The 45-year-old politician recalled that even before she was first elected in 2009, she didn’t expect an easy time in the Knesset – but has been shocked at how her actions have been interpreted and viewed. “I didn’t think people would like my views, because it is part of hatred and hostility toward the other Arab MKs... Fairness means when you disagree with me, you don’t distort my views and you don’t use this distortion in a systematic incitement campaign.”
She said over the years, she has felt dehumanized by constant attacks on her. A July Knesset Channel poll found that 89 percent of Jewish Israelis think Zoabi’s citizenship should be revoked, with 10% opposed.
Zoabi contended that her positions are distorted. “I am a woman, a feminist woman, and for me, justice and personal dignity is a very important value. I wasn’t raised with a nationalist, closed-minded identity. I was raised [with the value of] human respect, that the human being is the most precious thing; not the ideology or land.
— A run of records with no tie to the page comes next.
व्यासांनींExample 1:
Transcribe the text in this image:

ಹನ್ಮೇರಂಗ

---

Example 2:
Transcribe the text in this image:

In the center of my political view and philosophy stands the human being.”
She noted that the outrage over her views and the fact that she received a harsh punishment from the Knesset – for statements supporting sanctions against the state, which academics and activists in Israeli society have also uttered – are “an indication of the weakness of the Israeli political system. There are no political answers to my arguments, and my claims and accusations; if you don’t have a convincing political answer, you start to use hate speech.”
She claimed that if she was Jewish – like outspoken former MK Shulamit Aloni, who passed away in January – she would not have been critiqued by the establishment and elites. Then, “they would not be behind a law that specifically wants to exclude me.”
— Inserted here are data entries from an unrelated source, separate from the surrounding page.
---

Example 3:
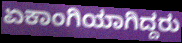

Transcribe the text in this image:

ಏಕಾಂಗಿಯಾಗಿದ್ದರು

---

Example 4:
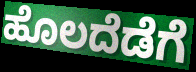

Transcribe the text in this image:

ಹೊಲದೆಡೆಗೆ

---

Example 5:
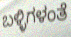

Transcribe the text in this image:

ಬಳ್ಳಿಗಳಂತೆ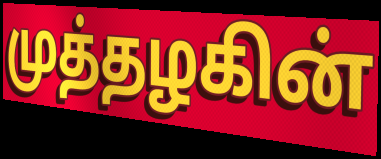
முத்தழகின்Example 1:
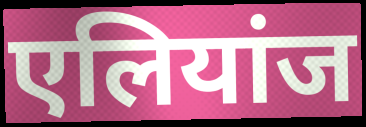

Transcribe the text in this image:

एलियांज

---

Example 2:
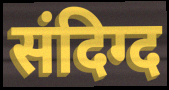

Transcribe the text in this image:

संदिग्द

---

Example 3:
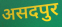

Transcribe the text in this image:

असदपुर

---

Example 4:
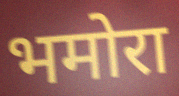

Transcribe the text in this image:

भमोरा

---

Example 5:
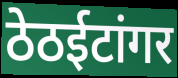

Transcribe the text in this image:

ठेठईटांगर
This “Zoabi Bill” would make it harder for the High Court of Justice to overturn a Central Elections Committee vote to disqualify an MK from running. In December 2012, Zoabi was banned from running for the 19th Knesset due to participation in the Mavi Marmara incident, and findings that she rejected Israel’s identity as a Jewish and democratic state. The High Court overturned the committee’s decision, and Zoabi was reelected as an MK in January 2013.
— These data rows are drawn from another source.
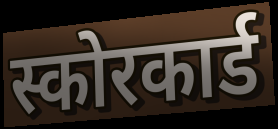
स्कोरकार्ड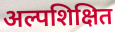
अल्पशिक्षित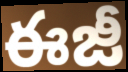
ఈజీ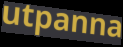
utpanna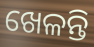
ଖେଳନ୍ତି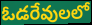
ఓడరేవులలోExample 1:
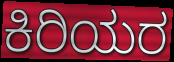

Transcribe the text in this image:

ಕಿರಿಯರ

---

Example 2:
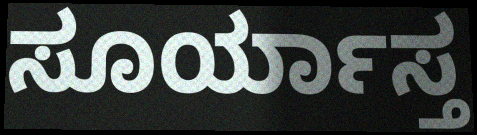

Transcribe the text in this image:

ಸೂರ್ಯಾಸ್ತ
SHE ASSERTED that her actions are seen as “representing a collective, and the Israeli establishment does not want that the collective; when I represent the Palestinian collective this is more threatening.”
Another aspect she thinks makes her a lightning rod for criticism is that she is an outspoken young woman.
“They expected me to critique the chauvinism of the Arab men; if I do so, then they can call me a rebel. But when this revolutionary woman, I continue the revolution outside the community, implementing it toward the Israeli establishment regarding the same values, then I am provocative.”
Balad is considering running on a combined slate with United Arab List- Ta’al and Hadash, and Zoabi thinks there is a good chance an alliance will be formed.
This will happen “by strengthening our cooperation with the Left movement [Hadash]. We think that one list will increase the belief of the people in politics, because they are so frustrated and don’t believe in Israeli democracy… Currently there are 11 [mandates], the polls tell us we would increase by four to five more seats [together].”
This reflects the fact that voter turnout among Arabs has tended to be around 55%, while among Jews it approaches 70%. With a higher electoral threshold of 3.25% in this election, a united Arab party would be ensured representation and might energize voters.
Zoabi is hopeful going into the next elections, and said she thinks being united with Hadash would also appeal to Jewish voters, noting, “There is no obstacle to having more than one Jew [on the combined list] – and maybe not just from Hadash, maybe from Balad.”